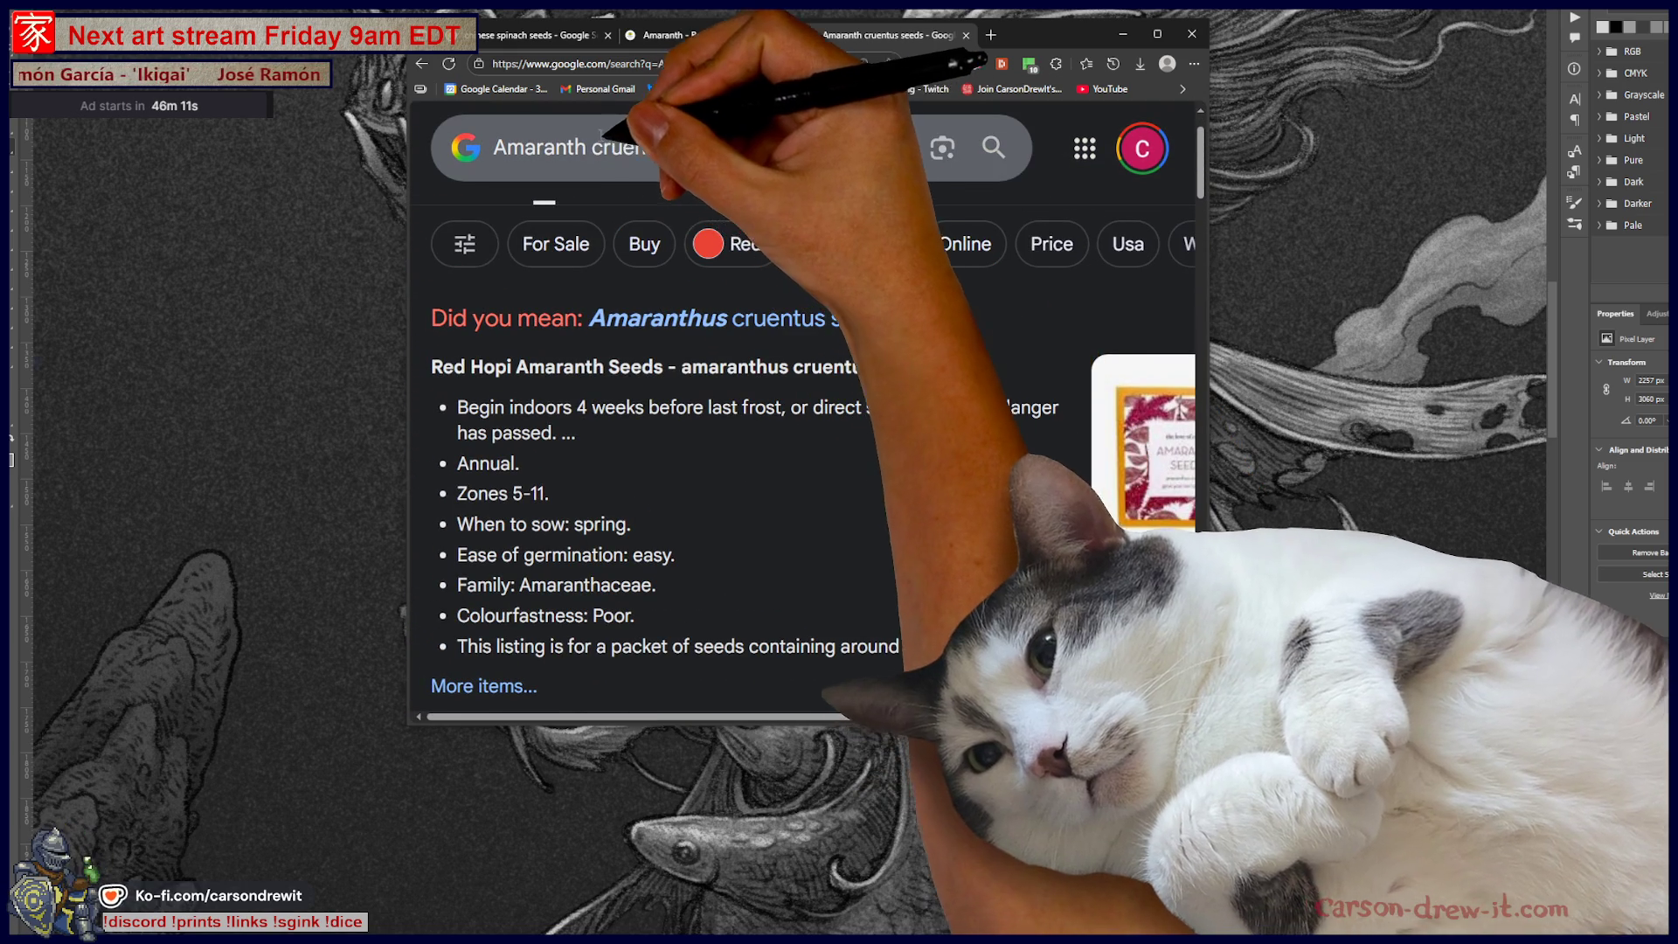
{"action": "scroll", "coordinate": [758, 356], "scroll_direction": "down", "scroll_amount": 1}
{"action": "scroll", "coordinate": [758, 356], "scroll_direction": "down", "scroll_amount": 6}
{"action": "scroll", "coordinate": [758, 356], "scroll_direction": "up", "scroll_amount": 6}
Step: Follow the 'Amaranthus cruentus seeds' correction, browse, then return to the earlier results
{"action": "left_click", "coordinate": [660, 243]}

___

# [ABOUT THIS EXERCISE]
Copy out whichever lines of the listing contain the word "coordinate".

# [RESPONSE TO THIS TASK]
{"action": "scroll", "coordinate": [758, 356], "scroll_direction": "down", "scroll_amount": 1}
{"action": "scroll", "coordinate": [758, 356], "scroll_direction": "down", "scroll_amount": 6}
{"action": "scroll", "coordinate": [758, 356], "scroll_direction": "up", "scroll_amount": 6}
{"action": "left_click", "coordinate": [660, 243]}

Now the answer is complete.